Sa logique repose sur une vision binaire de la parentalité : avant l’indépendance financière, tous les privilèges ; après, plus rien. La quadragénaire ne voit « aucune raison » de traiter ses enfants de façon similaire à cet âge, transformant l’équité familiale en une question purement chronologique.
Cette défense révèle une conception particulière de l’amour parental, où les gestes affectueux s’arrêtent brutalement au seuil de l’âge adulte. Un principe éducatif qui pourrait laisser des traces durables dans les relations familiales, bien au-delà de cette simple fête de Pâques.

La Fête Des Mères En Retour : 500 Livres Exigées Par Enfant
Mais l’histoire ne s’arrête pas à Pâques. Carla Bellucci a déjà préparé sa riposte pour la fête des mères, révélant une contradiction saisissante dans sa philosophie éducative. Les deux aînés, jugés trop âgés pour recevoir quoi que ce soit, devront pourtant mettre la main au portefeuille.
« Je veux 500 livres par enfant, en espèces sonnantes et trébuchantes », annonce-t-elle sans détour.
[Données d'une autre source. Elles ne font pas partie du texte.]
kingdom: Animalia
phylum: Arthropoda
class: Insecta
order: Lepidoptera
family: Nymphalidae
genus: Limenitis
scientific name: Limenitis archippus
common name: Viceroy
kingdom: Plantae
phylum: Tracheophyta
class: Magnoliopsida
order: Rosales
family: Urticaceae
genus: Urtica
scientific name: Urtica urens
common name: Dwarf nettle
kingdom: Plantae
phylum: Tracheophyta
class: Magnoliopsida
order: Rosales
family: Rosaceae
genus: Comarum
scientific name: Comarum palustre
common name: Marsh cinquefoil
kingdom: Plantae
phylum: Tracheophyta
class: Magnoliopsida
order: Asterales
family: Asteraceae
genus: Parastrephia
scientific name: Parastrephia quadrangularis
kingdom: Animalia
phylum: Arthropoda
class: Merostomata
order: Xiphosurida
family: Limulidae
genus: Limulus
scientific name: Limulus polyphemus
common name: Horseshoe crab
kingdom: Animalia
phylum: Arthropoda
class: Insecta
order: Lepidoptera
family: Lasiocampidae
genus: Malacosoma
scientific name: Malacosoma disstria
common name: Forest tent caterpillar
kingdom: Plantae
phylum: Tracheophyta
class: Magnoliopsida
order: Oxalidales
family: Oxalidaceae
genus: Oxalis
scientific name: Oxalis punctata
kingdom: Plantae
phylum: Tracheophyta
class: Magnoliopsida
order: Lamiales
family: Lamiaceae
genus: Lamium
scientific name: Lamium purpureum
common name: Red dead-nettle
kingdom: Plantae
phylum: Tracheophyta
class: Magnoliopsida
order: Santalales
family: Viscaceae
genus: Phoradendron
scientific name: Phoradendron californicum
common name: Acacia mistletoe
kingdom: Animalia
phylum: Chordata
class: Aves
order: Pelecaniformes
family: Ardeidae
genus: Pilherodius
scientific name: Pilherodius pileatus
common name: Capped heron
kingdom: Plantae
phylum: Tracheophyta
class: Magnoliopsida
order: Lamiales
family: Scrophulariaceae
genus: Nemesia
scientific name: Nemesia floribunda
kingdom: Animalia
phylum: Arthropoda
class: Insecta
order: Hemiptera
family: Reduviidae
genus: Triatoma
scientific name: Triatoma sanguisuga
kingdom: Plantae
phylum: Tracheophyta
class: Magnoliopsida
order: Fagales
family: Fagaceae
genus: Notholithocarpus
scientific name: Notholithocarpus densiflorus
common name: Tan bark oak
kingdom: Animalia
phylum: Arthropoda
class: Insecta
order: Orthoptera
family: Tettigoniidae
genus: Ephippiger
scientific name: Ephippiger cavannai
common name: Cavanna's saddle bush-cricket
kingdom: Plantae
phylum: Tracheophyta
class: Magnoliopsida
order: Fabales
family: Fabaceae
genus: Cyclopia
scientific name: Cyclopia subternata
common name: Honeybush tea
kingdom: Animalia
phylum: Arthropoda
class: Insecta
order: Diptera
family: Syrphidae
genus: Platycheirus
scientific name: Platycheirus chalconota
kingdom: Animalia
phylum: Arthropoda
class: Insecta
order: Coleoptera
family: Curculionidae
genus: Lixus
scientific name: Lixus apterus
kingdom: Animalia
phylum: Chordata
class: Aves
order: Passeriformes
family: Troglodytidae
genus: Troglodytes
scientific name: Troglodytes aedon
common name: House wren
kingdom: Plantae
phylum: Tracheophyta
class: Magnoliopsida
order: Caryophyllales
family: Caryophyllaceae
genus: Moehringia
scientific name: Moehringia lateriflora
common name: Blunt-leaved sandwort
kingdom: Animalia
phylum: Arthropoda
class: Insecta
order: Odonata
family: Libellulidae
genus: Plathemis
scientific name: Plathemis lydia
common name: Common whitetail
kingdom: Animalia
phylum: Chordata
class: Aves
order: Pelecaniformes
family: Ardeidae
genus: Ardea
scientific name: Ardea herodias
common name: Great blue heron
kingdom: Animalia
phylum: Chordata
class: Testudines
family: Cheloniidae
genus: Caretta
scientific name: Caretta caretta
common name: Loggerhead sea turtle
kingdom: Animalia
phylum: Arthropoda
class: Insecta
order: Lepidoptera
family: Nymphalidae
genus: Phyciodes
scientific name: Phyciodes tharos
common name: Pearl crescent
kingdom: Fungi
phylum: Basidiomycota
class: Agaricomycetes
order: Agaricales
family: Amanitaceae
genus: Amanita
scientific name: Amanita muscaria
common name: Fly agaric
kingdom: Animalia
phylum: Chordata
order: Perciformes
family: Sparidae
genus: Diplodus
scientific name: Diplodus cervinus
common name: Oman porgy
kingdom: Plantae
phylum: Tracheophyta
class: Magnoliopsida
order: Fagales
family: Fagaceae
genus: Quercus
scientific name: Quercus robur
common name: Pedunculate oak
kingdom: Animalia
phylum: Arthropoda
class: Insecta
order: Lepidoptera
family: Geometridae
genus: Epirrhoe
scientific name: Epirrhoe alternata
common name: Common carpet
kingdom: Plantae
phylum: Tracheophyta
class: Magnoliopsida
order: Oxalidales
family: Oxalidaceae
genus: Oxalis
Soit environ 580 euros chacun, totalisant 1 000 livres pour Tanisha et Jayden réunis. L’objectif affiché ? « J’ai besoin de cet argent pour pouvoir me faire opérer du visage », confie l’influenceuse à Creatorzine.
Le retournement est brutal. Les enfants jugés suffisamment autonomes pour ne plus mériter de cadeaux doivent néanmoins financer la chirurgie esthétique de leur mère. Une exigence formulée avec la même décontraction qu’elle affichait en expliquant pourquoi elle ne leur offrirait rien.
Cette requête expose l’hypocrisie du système mis en place : l’indépendance financière justifie l’absence de générosité maternelle, mais n’exempte nullement les enfants de leurs obligations filiales. Un échange à sens unique qui transforme la fête des mères en transaction commerciale, où l’affection se monnaye en espèces sonnantes et trébuchantes. De quoi alimenter les tensions familiales bien au-delà des festivités pascales.